Item 4.  PURPOSE OF TRANSACTION.

    The Reporting Persons acquired and continue to hold the Stock reported
herein for investment purposes.  Depending on market conditions and other
factors that the Reporting Persons may deem material to their respective
investment decisions, the Reporting Persons may purchase additional Stock in the
open market or in private transactions.  Depending on these same factors, the
Reporting Persons may sell all or a portion of the Stock on the open market or
in private transactions.

    The Reporting Persons intend to vote all shares of the Stock owned by them
in favor of the proposed merger between the Issuer and McMoran Oil & Gas Co. at
the Issuer's upcoming Shareholders Meeting,

    Except as set forth in this Item 4, the Reporting Persons have no present
plans or proposals that relate to or that would result in any of the actions
specified in clauses (a) through (j) of Item 4 of Schedule 13D of the Act.

Item 5.  INTEREST IN SECURITIES OF THE ISSUER.

    (a)

    ALPINE

    The aggregate number of shares of Stock that Alpine owns beneficially,
pursuant to Rule 13d-3(d)(1)(i) of the Act, is 250,000, which constitutes
approximately 2.6% of the outstanding shares of Stock.

    BRUCE

    Because of his position as one of two general partners of Alpine, his
individual ownership of options to purchase 4,847 shares of the Stock, and
because of his individual ownership of 352 shares of Stock, Bruce may, pursuant
to Rule 13d-3 of the Act, be deemed to be the beneficial owner of 255,199 shares
of the Stock, which constitutes approximately 2.6% of the  outstanding shares
of Stock.  Pursuant to Rule 13d-4, the filing of this statement shall not be
deemed to be an admission that Bruce is the beneficial owner of 4,847 shares of
the Stock.

    ALGENPAR

    Because of its position as one of two general partners of Alpine, Algenpar
may, pursuant to Rule 13d-3 of the Act, be deemed to be the beneficial owner of
250,000 shares of Stock, which constitutes approximately 2.6% of the outstanding
shares of Stock.
     
    CRANDALL

    Because of his positions as President and sole stockholder of Algenpar, one
of two general partners of Alpine, Crandall may, pursuant to Rule 13d-3 of the
Act, be deemed to be the beneficial owner of 250,000 shares of Stock, which
constitutes approximately 2.6% of the outstanding shares of Stock.

▶ _EXERCISE REQUIREMENTS_
Does each statement below agree with the Schedule 13D excerpt above? Answer yes or no for each and quote the deciding words. 1. Alpine beneficially owns 250,000 shares of the Stock. 2. Crandall is one of the two general partners of Alpine. 3. The Reporting Persons hold the Stock for investment purposes.

▶ _RAW DATA_
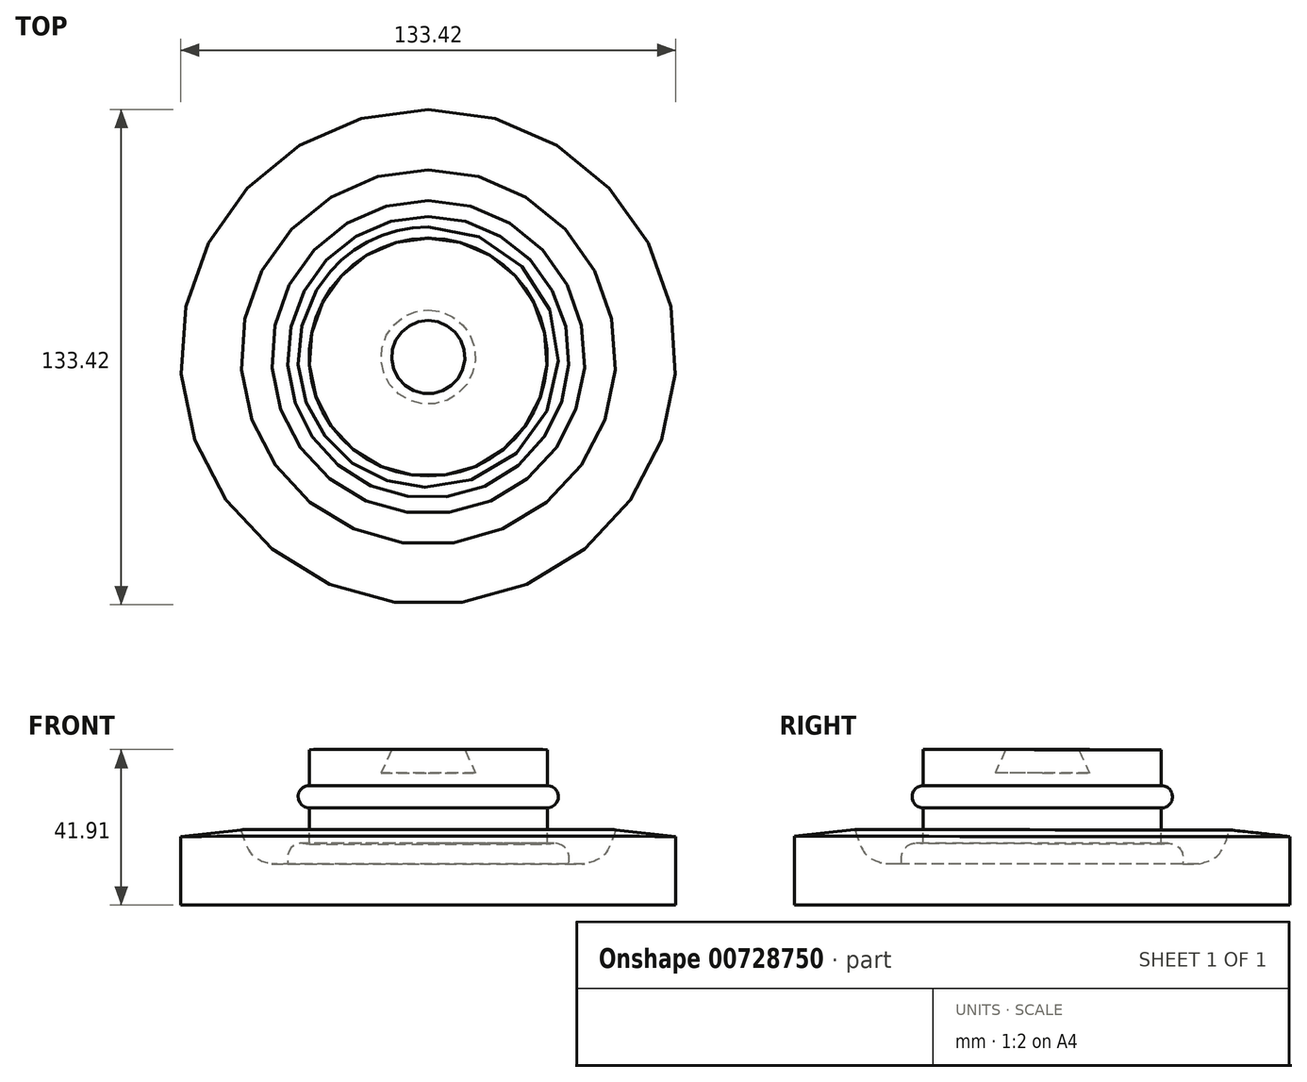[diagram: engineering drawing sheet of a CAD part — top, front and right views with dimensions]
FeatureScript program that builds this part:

▶ _CORRECT RESPONSE_
1. Yes: "The aggregate number of shares of Stock that Alpine owns beneficially, pursuant to Rule 13d-3(d)(1)(i) of the Act, is 250,000"
2. No: "his positions as President and sole stockholder of Algenpar, one of two general partners of Alpine"
3. Yes: "The Reporting Persons acquired and continue to hold the Stock reported herein for investment purposes"